Here is the air bubbling through. This is the second chamber of a CO2 scrubber which recirculates my skimmer air. The inlet is over the skimmer lid and the outlet goes into the skimmer air intake muffler. While I normally get condensation in the first chamber, I don't normally get any in the second chamber, so hopefully that will continue to be the case and the volume (and therefore alkalinity) will remain close enough to constant. As you can see from the first photo I also have soda lime inline in this system (why it exists to begin with). I figure I'll need to take out the media upstream of this chamber, but I'm not sure if I'll need to take out the downstream media. That will depend on how good the air exchange in the skimmer is.
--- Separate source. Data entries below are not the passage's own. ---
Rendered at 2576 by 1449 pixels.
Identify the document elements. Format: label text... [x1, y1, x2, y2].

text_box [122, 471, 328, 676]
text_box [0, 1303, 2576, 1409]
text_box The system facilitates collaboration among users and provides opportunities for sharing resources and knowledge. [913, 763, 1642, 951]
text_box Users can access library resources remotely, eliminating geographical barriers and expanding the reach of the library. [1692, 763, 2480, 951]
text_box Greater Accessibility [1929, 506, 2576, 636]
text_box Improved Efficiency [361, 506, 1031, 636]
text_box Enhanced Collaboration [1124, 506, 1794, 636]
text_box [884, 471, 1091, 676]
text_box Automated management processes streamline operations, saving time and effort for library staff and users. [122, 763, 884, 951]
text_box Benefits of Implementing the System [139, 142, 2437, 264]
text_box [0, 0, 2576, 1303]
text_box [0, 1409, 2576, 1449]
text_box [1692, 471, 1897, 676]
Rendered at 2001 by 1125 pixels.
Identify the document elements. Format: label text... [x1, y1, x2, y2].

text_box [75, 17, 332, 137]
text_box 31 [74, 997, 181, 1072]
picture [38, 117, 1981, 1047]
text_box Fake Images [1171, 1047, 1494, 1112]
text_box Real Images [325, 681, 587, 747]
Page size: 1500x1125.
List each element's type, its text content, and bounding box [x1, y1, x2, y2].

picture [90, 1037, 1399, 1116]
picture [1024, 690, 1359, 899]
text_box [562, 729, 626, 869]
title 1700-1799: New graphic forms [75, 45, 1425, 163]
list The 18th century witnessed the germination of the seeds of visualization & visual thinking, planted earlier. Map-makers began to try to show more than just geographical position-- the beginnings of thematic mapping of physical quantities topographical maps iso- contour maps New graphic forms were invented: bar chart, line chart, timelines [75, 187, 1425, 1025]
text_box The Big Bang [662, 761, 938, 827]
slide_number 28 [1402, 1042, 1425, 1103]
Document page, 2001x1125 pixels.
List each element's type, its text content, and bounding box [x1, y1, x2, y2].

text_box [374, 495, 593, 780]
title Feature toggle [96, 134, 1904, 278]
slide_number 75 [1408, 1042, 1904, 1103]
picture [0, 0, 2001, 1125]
I'm planning to run it both ways and see if it makes any difference, assuming I see any meaningful data to begin with.
IMG_2870.jpg


Right now I just have RO water in the container, but I'll have to make up some 4 dKH to replace the RO water, and I'll calibrate the pH probe while I'm at it. Randy, any recommendations for making up a batch of that using soda ash vs. sodium bicarbonate vs. kalkwasser? I have a cheap gram scale that does decently against a calibration weight set, but will probably need to use the same (500 g max, 0.01 g resolution, TBD accuracy) scale for my powder and liquid measurement. I can validate against my hobbyist alk kit and Trident, but are there any other good options?

I did put in accommodations for a couple other ports, so are there any other probes it would be useful to have in here? I can see temperature being useful for the pH probe as the room is cooler than the tank, but I'm not convinced it is going to make that much of a difference for the accuracy needed at this stage.